Nowadays, with more and more companies moving to the externalized cloud services, SLA’s have became more and more important. If we follow the ITIL guidance, SLA’s are, among other things, a way of transferring the risk to the provider, so you get free of risk. Is that true? Is this the way of current SLA’s are written?
In this post I will cover the common SLA and provide some comments about how it should be.
The Objective of an SLA
An SLA is a Service Level Agreement (if you don’t know it by now, think about what are you doing!). That is, a Service Level definition with a particular emphasis on prices and penalties about the final Service Level provided. What are the objectives of an SLA:
- A statement of the expectation of both customer and provider, so both understand each other and an agreement point is met.
- An incentive to the provider, so it will try to fulfill the agreement.
- A risk transfer, so the losses derived from a bad service are covered.
In fact, when you select a provider, you trust in its responsibility and way of doing. That is, you trust that it will try to fulfill the agreement, no matter if it is involved an SLA or not. So the second objective is the less important of all.

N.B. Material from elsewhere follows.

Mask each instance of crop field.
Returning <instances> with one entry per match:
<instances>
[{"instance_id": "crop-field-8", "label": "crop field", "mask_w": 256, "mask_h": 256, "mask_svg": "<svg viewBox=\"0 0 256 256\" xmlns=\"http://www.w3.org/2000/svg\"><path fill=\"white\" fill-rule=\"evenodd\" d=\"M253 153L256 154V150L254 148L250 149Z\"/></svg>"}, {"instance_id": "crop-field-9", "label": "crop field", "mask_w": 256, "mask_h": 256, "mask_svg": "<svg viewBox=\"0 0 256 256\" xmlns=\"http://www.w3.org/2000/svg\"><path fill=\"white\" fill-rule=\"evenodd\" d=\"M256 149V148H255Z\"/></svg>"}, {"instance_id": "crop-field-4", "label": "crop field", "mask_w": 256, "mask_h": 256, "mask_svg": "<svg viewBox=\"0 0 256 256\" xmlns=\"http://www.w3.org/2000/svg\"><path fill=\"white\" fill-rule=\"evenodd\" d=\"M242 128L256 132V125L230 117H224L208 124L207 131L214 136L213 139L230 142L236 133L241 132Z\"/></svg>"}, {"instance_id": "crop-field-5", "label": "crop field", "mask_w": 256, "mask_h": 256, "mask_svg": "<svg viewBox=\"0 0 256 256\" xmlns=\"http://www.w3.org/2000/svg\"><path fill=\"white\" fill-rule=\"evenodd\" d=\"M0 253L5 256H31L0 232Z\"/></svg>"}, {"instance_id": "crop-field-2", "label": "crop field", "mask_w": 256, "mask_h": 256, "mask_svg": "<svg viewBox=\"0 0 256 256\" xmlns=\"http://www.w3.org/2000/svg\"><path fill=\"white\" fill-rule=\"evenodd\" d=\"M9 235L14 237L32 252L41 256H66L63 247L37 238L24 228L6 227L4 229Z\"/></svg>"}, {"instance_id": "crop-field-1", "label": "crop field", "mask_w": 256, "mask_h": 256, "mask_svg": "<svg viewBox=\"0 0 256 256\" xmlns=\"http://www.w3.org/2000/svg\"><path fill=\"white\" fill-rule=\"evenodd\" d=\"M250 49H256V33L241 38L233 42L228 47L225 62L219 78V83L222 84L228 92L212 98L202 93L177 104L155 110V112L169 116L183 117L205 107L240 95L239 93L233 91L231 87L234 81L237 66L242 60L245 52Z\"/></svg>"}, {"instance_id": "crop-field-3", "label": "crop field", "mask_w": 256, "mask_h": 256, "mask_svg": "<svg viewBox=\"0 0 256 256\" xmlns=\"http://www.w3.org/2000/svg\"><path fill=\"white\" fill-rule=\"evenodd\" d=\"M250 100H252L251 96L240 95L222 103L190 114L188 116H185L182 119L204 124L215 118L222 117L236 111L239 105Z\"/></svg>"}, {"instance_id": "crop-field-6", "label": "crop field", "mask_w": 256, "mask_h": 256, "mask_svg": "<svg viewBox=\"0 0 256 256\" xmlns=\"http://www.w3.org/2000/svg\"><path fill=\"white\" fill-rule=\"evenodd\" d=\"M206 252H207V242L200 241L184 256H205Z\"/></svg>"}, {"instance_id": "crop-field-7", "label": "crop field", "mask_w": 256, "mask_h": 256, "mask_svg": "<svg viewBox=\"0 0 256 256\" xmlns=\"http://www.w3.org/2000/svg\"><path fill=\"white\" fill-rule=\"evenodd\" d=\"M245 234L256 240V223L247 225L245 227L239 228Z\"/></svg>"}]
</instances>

The current SLA philosophy
I can state that there is no CIO that plans to contract an externalized service without signing an SLA. But, what is an SLA? Again the same question, but a different answer. An SLA is a reason to make think the CIO that he’s under control. Let him sleep at night, thinking that the provider is under his dominion. But an SLA is really pre-agreement for the case of a service loss of level. That is, defines the compensation for this loss.
Nowadays the cost of a service is normally a reduced part of the benefit that is provided to the customer. Or seen from another point of view, it is only a part of the cost of an outage or the temporal lack of service. Think about it, What is the monthly cost of an externalized messaging service?. What is the cost of loosing one day of this service? It obviously depends on the organization, but normally the cost of one day without email is much greater than the cost of the service one month.
So, returning to the first paragraph of this point, an SLA is a reduced compensation in case of a loss of service. It won’t compensate the customer losses.
For instance, I remember some years ago about contracting a hosting+admin service. The cost of the contracted service was less than 1 % of the total cost of the service that was hosted and that we provided to another customer, a booking web site. If asked the hosing service an aggressive SLA, with a 50% of penalty for an outage of more than 4 hours. The provider agreed (after a little increase of the cost) and I was very happy, since I think that the risk of the outage was covered. We had an agreement with our customers that a lack of the service implies a reduction in the month pay, proportional to the double of the duration and the month duration. Than means a 3 days outage, in a 30 days months, means a 20% reduction of the cost. I implicitly though that I was completely covered. 4 hours / 50 %, in front of 1 day / 6 %. I discovered how wrong I was when a Sunday morning the RAID controller crashed. The emergency team of our admin service went, just to discover that they run out the replacement stock for this RAID controller. So until monday the service was out. Then the nightmare started:
- First, when I recalled the reduction of the payment for the next month, the provided argued that an lack of a replacement was a justified cause and the outage couldn’t be considered as a SLA breach. Finally they accepted, but after a lot of hours of telephone conversations.
- Second, the 50% reduction, was less than a quarter of the 6 % reduction given to the customer.
- Third, our reputation suffered. A Sunday down in high-season is just non acceptable.
- Fourth, the customer claimed that the 6 % of reduction can’t be compared to the revenue of the system on a Sunday. So the customer felt deceived.
So, returning to the main topic, the standard SLA doesn’t cover you of a loss. So the risk transfer is not achieved. That’s the rationale behind the last part of the joke “Five Managers Went to a Safari and…”, where the Service Level Manager offered a compensation of paying a coffee in exchange of a possibility of die of starving in the middle of the desert.
What should be an SLA
We have talked about what is an SLA, and what isn’t. But what should be. It should be a risk transfer. The provider must be compromised to the required level to fulfill the agreement. And that means that your expected losses in an outage must be the expected losses of the provider. This is the only way where the provider can understand how important is it.
Of course if a company accepts this level of penalty, the cost of the service will increase, because he will increase the reliability and availability level of its service. But that is exactly what we want.
Ok, that’s the way it should be, but… be realistic, it’s difficult (not to say impossible) to find a provider that accepts this kind of agreement.
What should you do
You must assess the risk of your service with the current SLA. Don’t forget that the SLA is not a risk container, is just a pressure measure to the provider. So you must consider alternative security controls to guarantee the service level and the business continuity in case of disaster. That could include redundant contracts, audit of the provided service or contracting an assurance.